Die organisatorischen Voraussetzungen dafür sind gegeben, denn die Ingenieurkammern existieren ja bereits; in allen Bundesländern sind sie als Körperschaften öffentlichen Rechts etabliert. Die potenziellen Träger einer selbstverwalteten Berufsaufsicht sind somit bereits vorhanden. Gewiss wird es kaum möglich sein, ein bundesweit gültiges Berufsausübungsrecht von heute auf morgen einzuführen, schon allein deswegen, weil das Bauen in Deutschland Ländersache ist. Doch wenn sich die Länderkammern auf eine gemeinsame Grundstruktur für ein Berufsausübungsrecht einigen könnten, sollte es möglich sein, bei jeder anstehenden Gesetzesnovellierung eines Ingenieurgesetzes im Sinn einer Konvergenz derselben einen Schritt in die richtige Richtung zu gehen. Das Projekt „Listenharmo-nisierung“ wäre ein solcher erster Schritt.

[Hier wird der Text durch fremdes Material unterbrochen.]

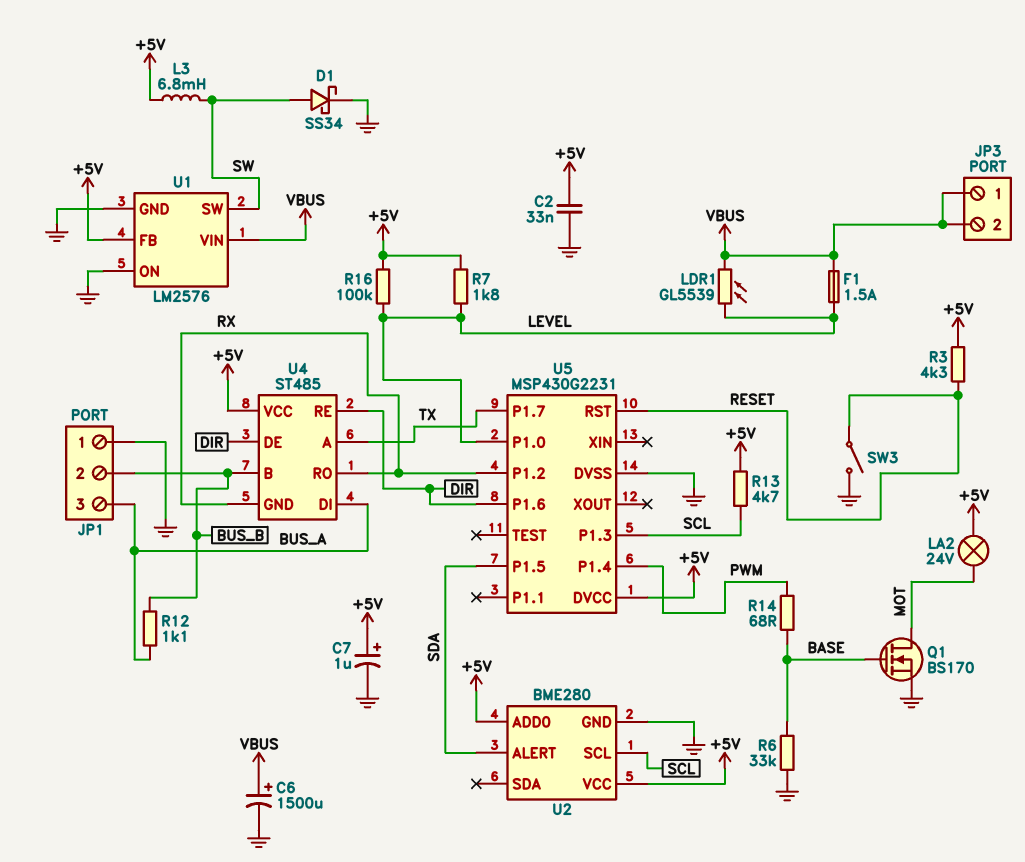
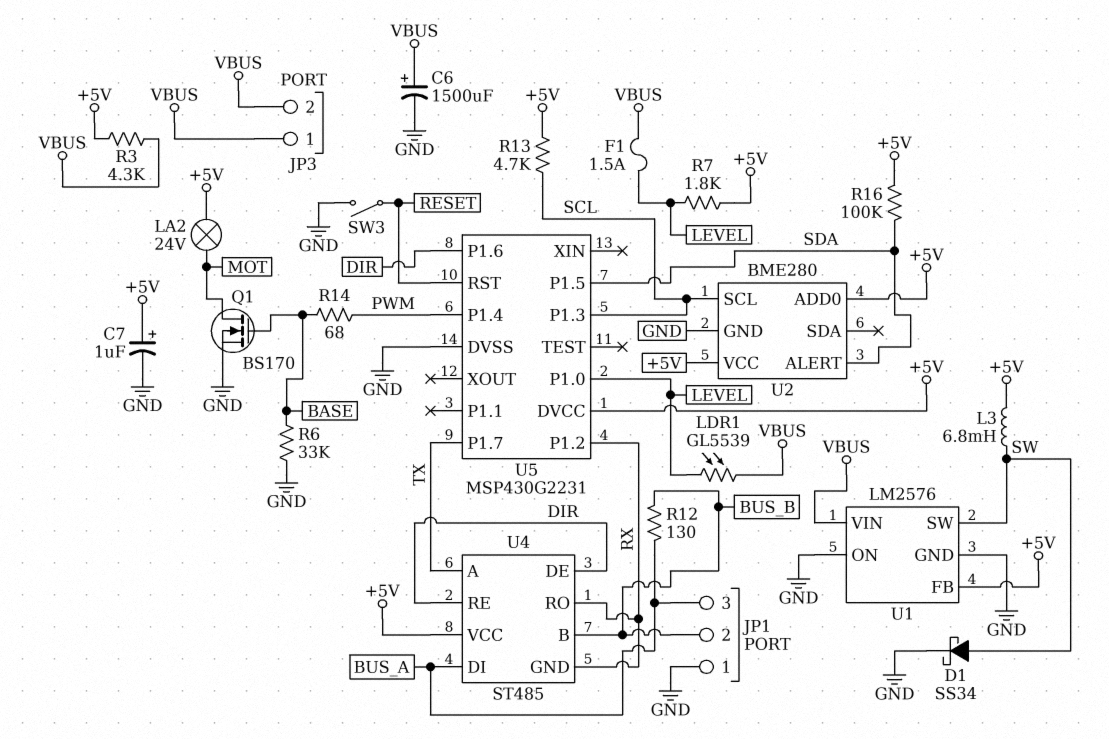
C2: 33nF (+5V, GND) -> none
R3: 4.3k (+5V, RESET) -> 4.3k (+5V, VBUS)
R12: 1.1k (BUS_A, BUS_B) -> 130 (BUS_A, BUS_B)
R16: 100k (+5V, LEVEL) -> 100k (+5V, SDA)

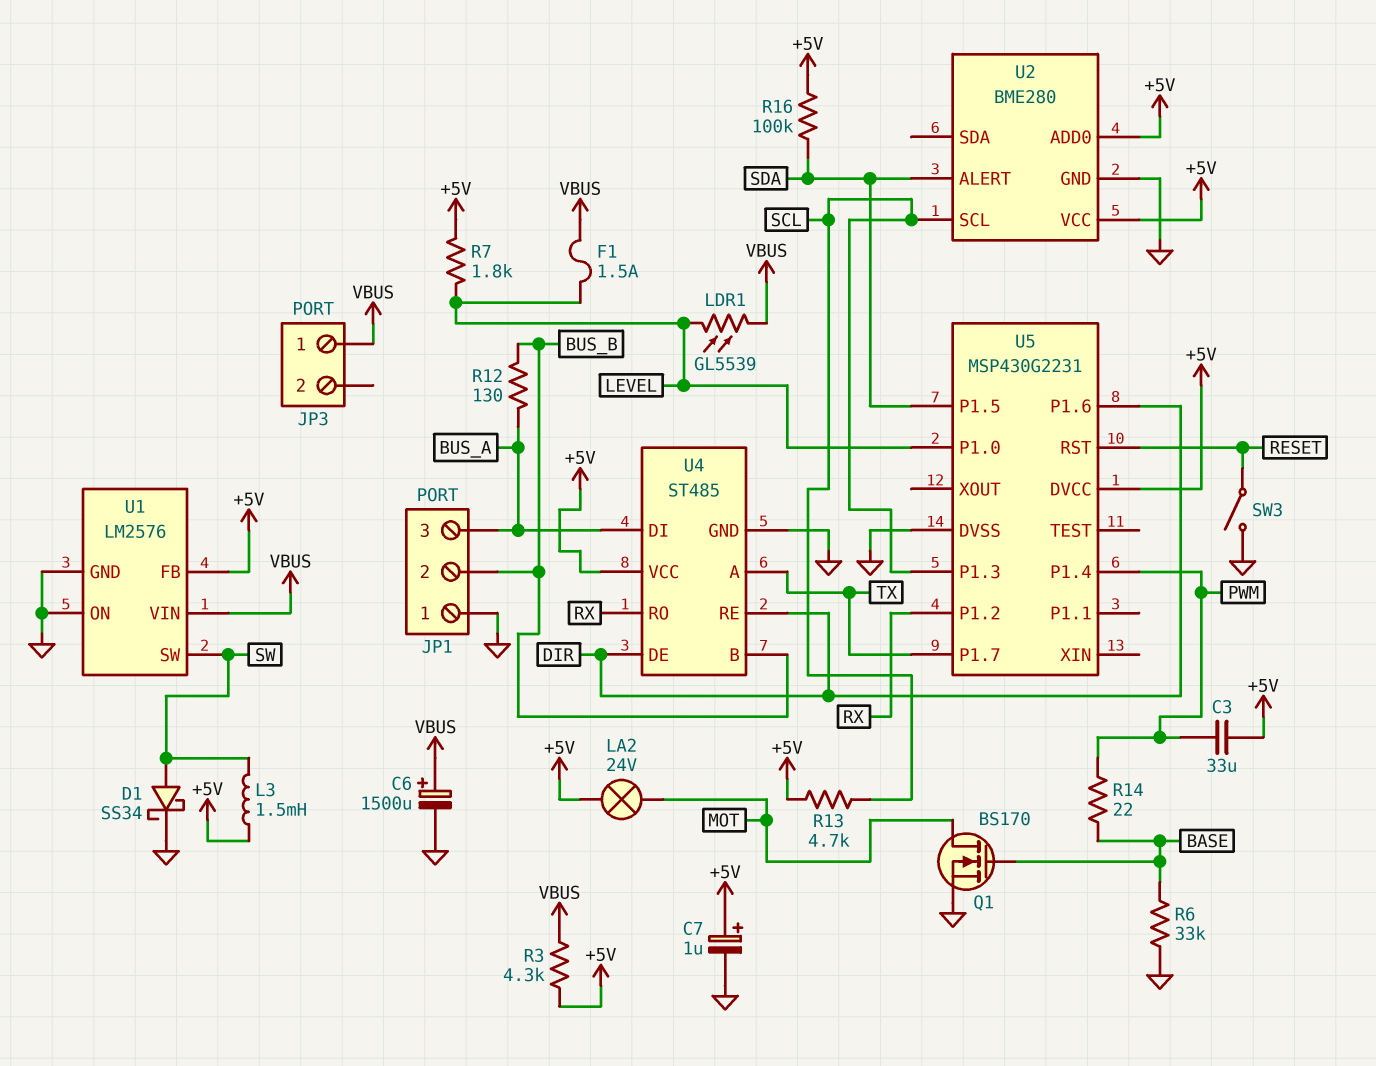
C3: none -> 33uF (+5V, PWM)
JP3 pin 2: VBUS -> none
L3: 6.8mH (+5V, SW) -> 1.5mH (+5V, SW)
R14: 68 (BASE, PWM) -> 22 (BASE, PWM)
U4 pin GND: RX -> GND

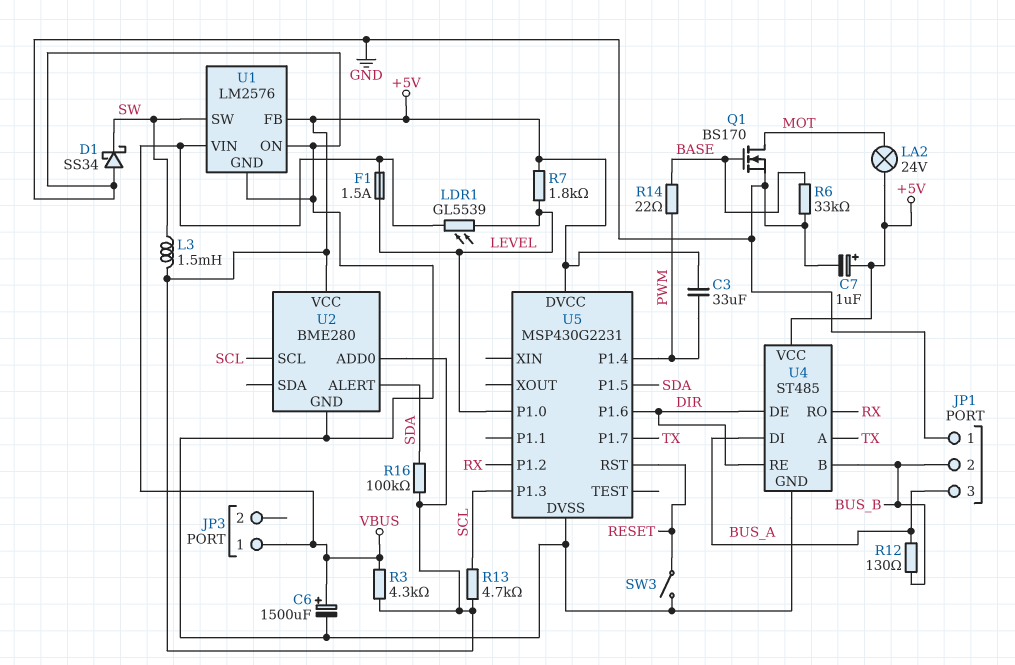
D1: schottky SS34 (A SW, K GND) -> schottky SS34 (A GND, K SW)

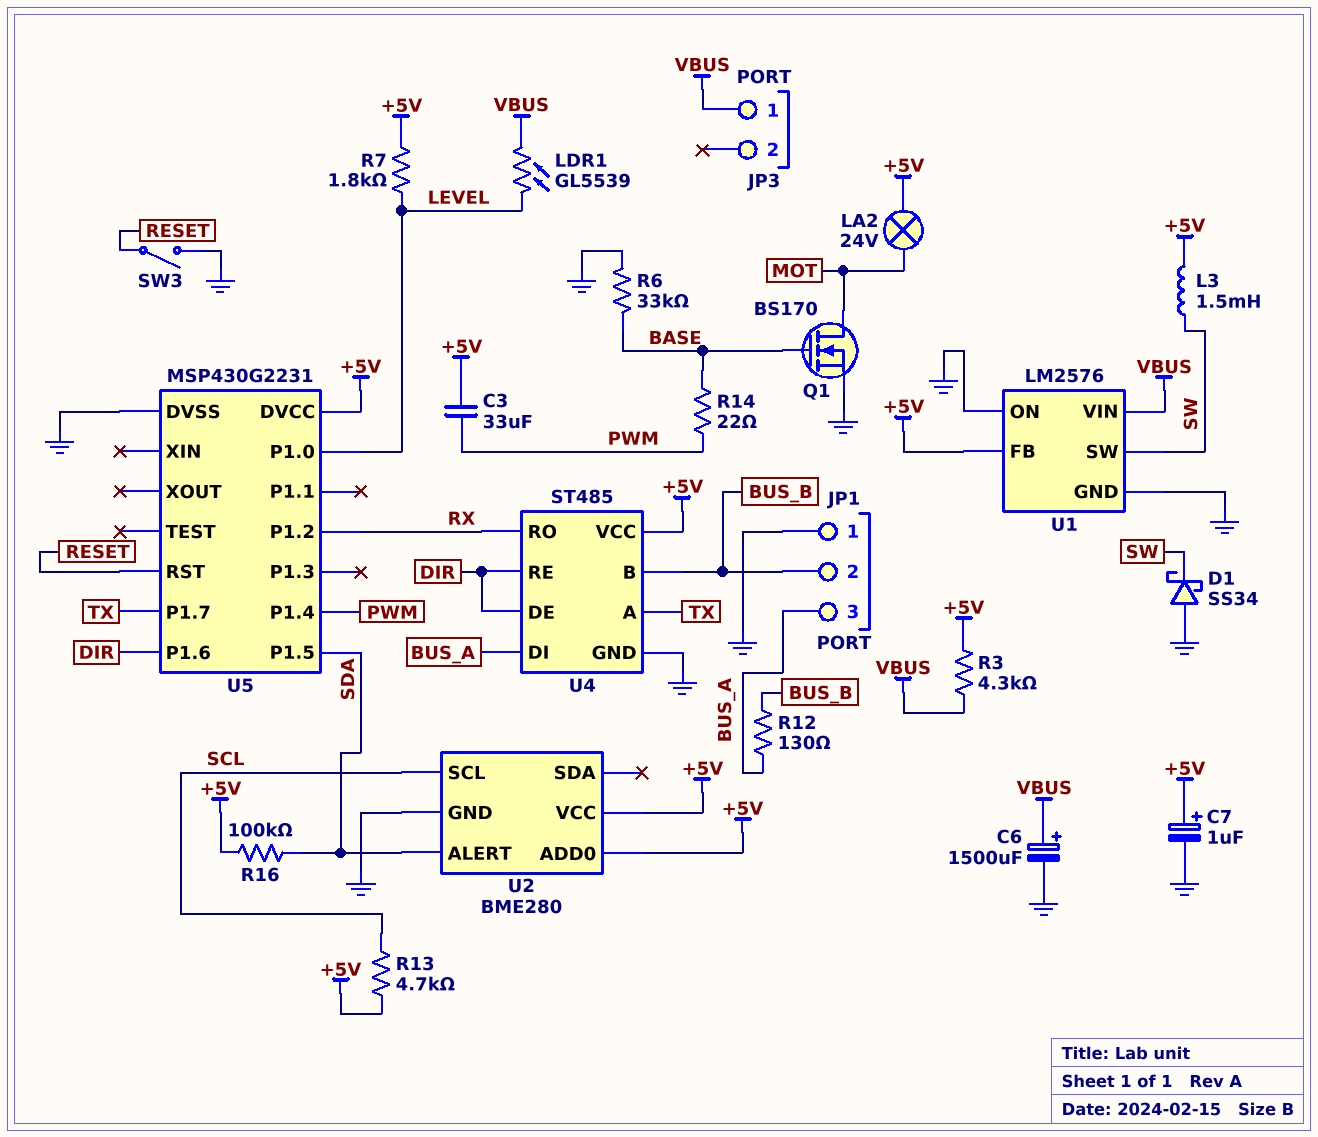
F1: 1.5A (LEVEL, VBUS) -> none
U5 pin P1.3: SCL -> none

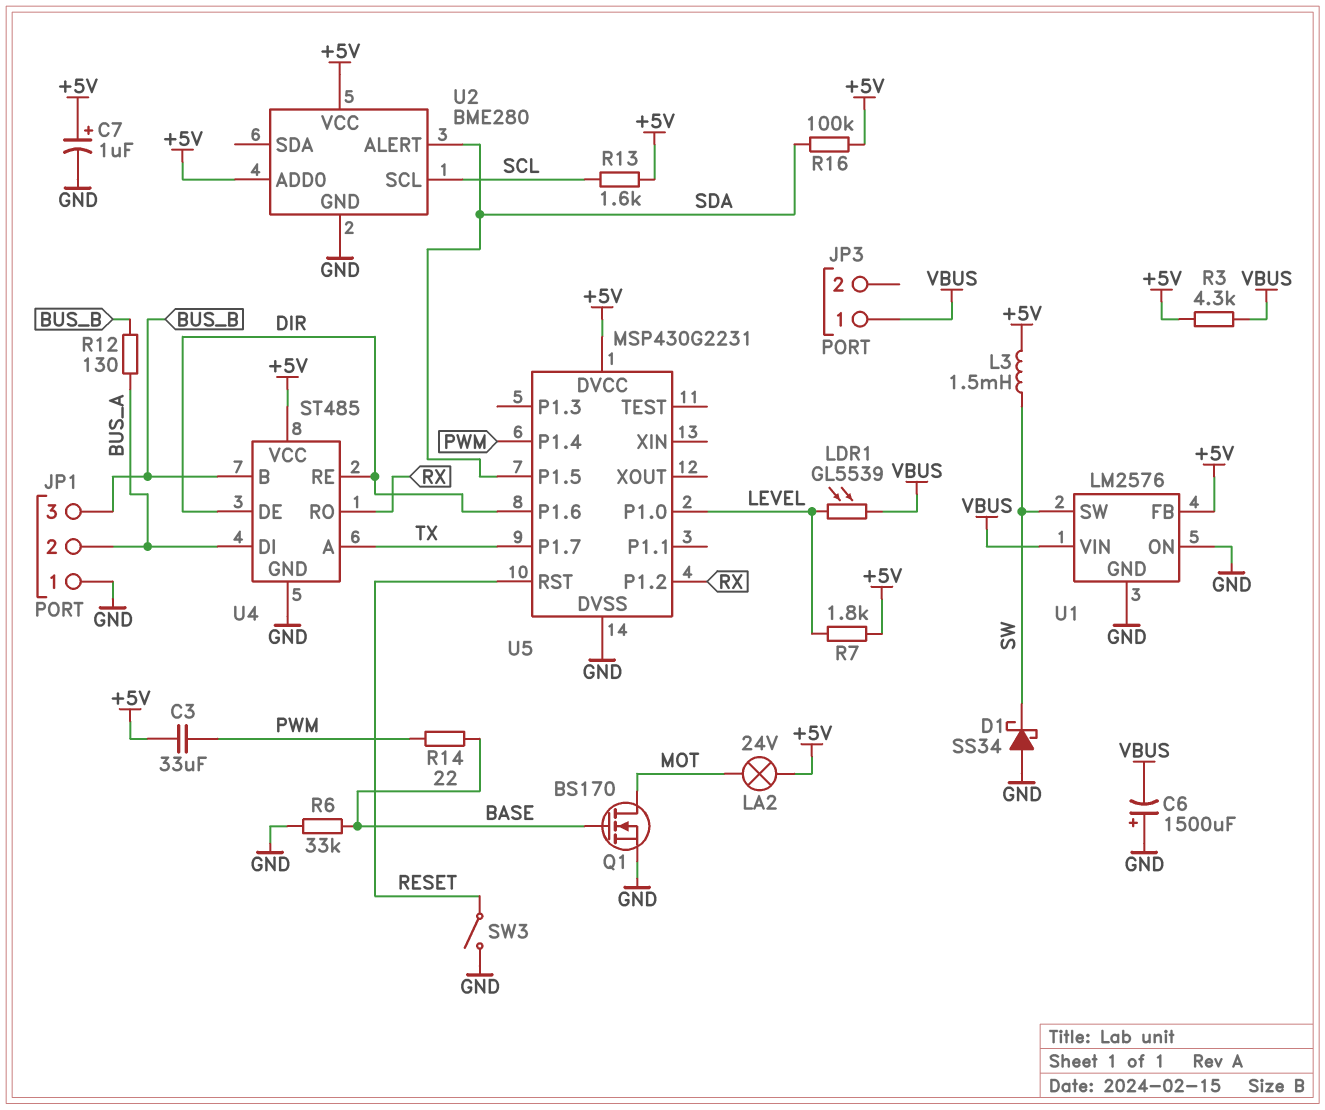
C6: 1500uF (plus VBUS, minus GND) -> 1500uF (plus GND, minus VBUS)
JP1 pin 2: BUS_B -> BUS_A
JP1 pin 3: BUS_A -> BUS_B
R13: 4.7k (+5V, SCL) -> 1.6k (+5V, SCL)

Sicherheitsrelevante Aufgaben zuerst
Um die in der Überschrift dieses Artikels aufgeworfene, zugegebenermaßen etwas provokant formulierte Frage zu beantworten: Vielleicht muss es ja nicht gleich die „Approbation für Ingenieure“ sein. Wer ein Getriebe konstruiert, ein Beleuchtungskonzept entwirft oder eine Kalkulation für ein Bauprojekt aufstellt, muss dies auch tun dürfen, ohne sich zuvor einer Fachingenieurprüfung durch eine Kammer unterzogen zu haben oder eine Zulassung zu beantragen. Aber vielleicht könnten sich die am Bau tätigen Ingenieure auf einen Katalog besonders sicherheitsrelevanter Aufgaben einigen, für die eine selbstverwaltete Berufsaufsicht obligatorisch sein sollte, egal ob diese Aufgaben in freier oder abhängiger Beschäftigung gelöst werden. Das wäre auch deshalb sinnvoll, weil die Kongruenz zwischen dem früheren akademischen Grad „Diplom-Ingenieur“ und dem Berufsbild des Ingenieurs infolge der in den letzten Jahrzehnten erfolgten Auffächerung des Studienangebots an den Hochschulen und der fortschreitenden Spezialisierung der einzelnen Ingenieurdisziplinen weniger klar erkennbar ist als früher. Aus der Sicht des Autors wäre dies ein erstrebenswertes Ziel und der Einstieg in die Schaffung einer zeitgemäßen, von Ingenieuren eigenverantwortlich organisierten Berufsaufsicht, die auch europäischen Standards genügt.